OpenPhenom-S/16 is built on a Vision Transformer Small backbone with 16x16 pixel patch size (ViT-S/16), totaling approximately 22 million parameters. The key architectural innovation is channelwise cross-attention: rather than stacking fluorescence channels into a single multi-channel input tensor, the model processes each channel's patch tokens independently and then applies cross-attention across channels to build a contextualized representation. This design permits inference on images with arbitrary channel count and ordering. Input images are 256x256 pixels in uint8 format; each image produces a single 384-dimensional embedding.

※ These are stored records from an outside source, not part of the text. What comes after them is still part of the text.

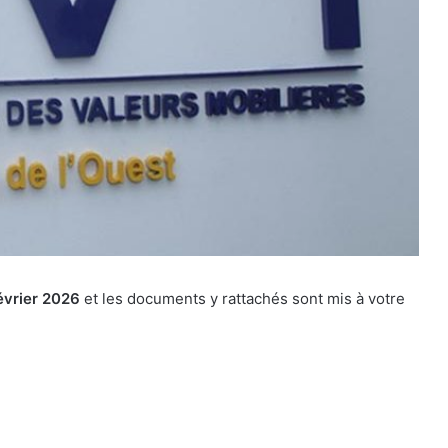
février 2026
et les documents y rattachés sont mis à votre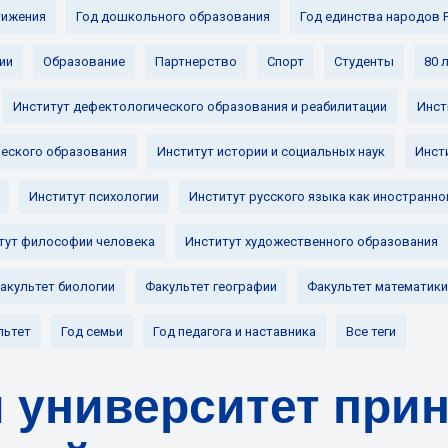
ижения
Год дошкольного образования
Год единства народов 
ии
Образование
Партнерство
Спорт
Студенты
80 
Институт дефектологического образования и реабилитации
Инст
ческого образования
Институт истории и социальных наук
Инст
Институт психологии
Институт русского языка как иностранно
тут философии человека
Институт художественного образования
акультет биологии
Факультет географии
Факультет математики
льтет
Год семьи
Год педагога и наставника
Все теги
 университет прин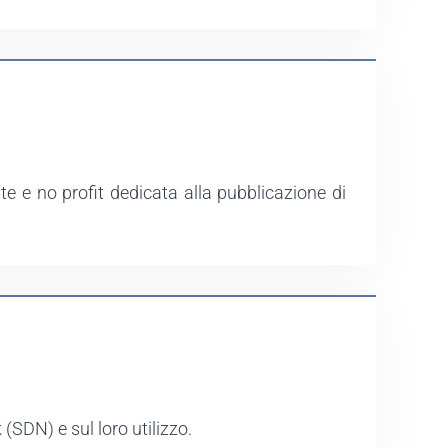
e e no profit dedicata alla pubblicazione di
SDN) e sul loro utilizzo.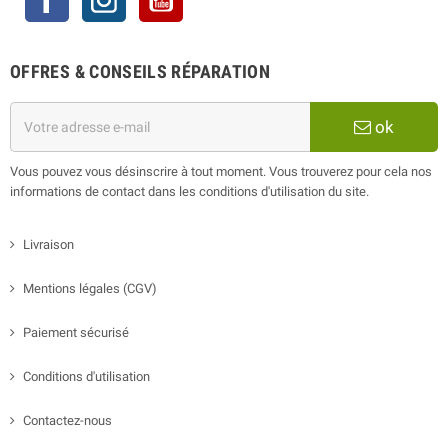
OFFRES & CONSEILS RÉPARATION
ok
Vous pouvez vous désinscrire à tout moment. Vous trouverez pour cela nos
informations de contact dans les conditions d'utilisation du site.
Livraison
Mentions légales (CGV)
Paiement sécurisé
Conditions d'utilisation
Contactez-nous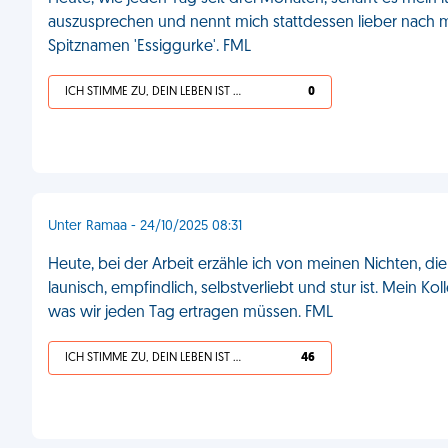
auszusprechen und nennt mich stattdessen lieber nach m
Spitznamen 'Essiggurke'. FML
ICH STIMME ZU, DEIN LEBEN IST SCHEISSE
0
Unter Ramaa - 24/10/2025 08:31
Heute, bei der Arbeit erzähle ich von meinen Nichten, die
launisch, empfindlich, selbstverliebt und stur ist. Mein Ko
was wir jeden Tag ertragen müssen. FML
ICH STIMME ZU, DEIN LEBEN IST SCHEISSE
46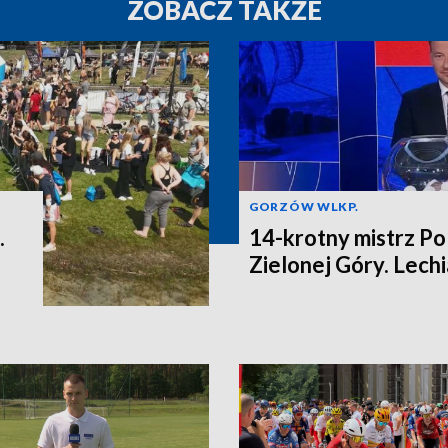
ZOBACZ TAKŻE
GORZÓW WLKP.
.
14-krotny mistrz Po
Zielonej Góry. Lech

The model was pretrained on over three million microscopy images from two publicly accessible Cell Painting datasets: RxRx3 (Recursion's public high-content screening dataset with six fluorescence channels) and JUMP-CP (the Joint Undertaking for Morphological Profiling - Cell Painting dataset from multiple laboratories under varied conditions). The differing channel configurations of these two datasets directly motivated the channel-agnostic design. Benchmarks reported at CVPR 2024 show that ViT-based masked autoencoders outperform weakly supervised classifiers by up to 11.5% relative improvement in recalling known biological relationships from the StringDB protein interaction database, with CA-MAEs generalizing effectively to held-out JUMP-CP conditions.

#Applications

OpenPhenom-S/16 targets researchers working in high-content screening and phenomics who need general-purpose morphological representations. Key use cases include morphological profiling of compound or genetic perturbation screens to cluster agents by phenotypic similarity and identify mechanism-of-action groups; compound-gene interaction prediction using embedding cosine similarity for zero-shot target identification; and cross-assay transfer to images acquired with different microscopes, staining conditions, or channel configurations. The model is also well-suited to drug discovery workflows for phenotypic screening of small molecules, complementing genomic and proteomic data. The bundled RxRx3-core embeddings lower the barrier to entry for groups without GPU infrastructure.

#Impact

OpenPhenom-S/16 is one of the first openly released foundation models specifically designed for Cell Painting microscopy, filling a gap between proprietary pharmaceutical-scale models and general-purpose computer vision models not adapted for fluorescence imaging. Its CVPR 2024 spotlight recognition indicates peer validation of the channel-agnostic masked autoencoder approach as a meaningful advance in biological image representation learning. The model demonstrates a scalable pretraining paradigm: performance improves predictably with both model size and dataset scale, as validated by Recursion's internal Phenom-1 (ViT-L/8, 3.5 billion image crops) and Phenom-2 models. Notable limitations include a non-commercial-only license restricting industrial use, exclusivity to Cell Painting fluorescence images with uncharacterized performance on brightfield or phase-contrast modalities, and reduced representational capacity relative to Recursion's proprietary larger models. Image preprocessing — illumination correction, channel normalization, and resizing to 256x256 — remains the user's responsibility.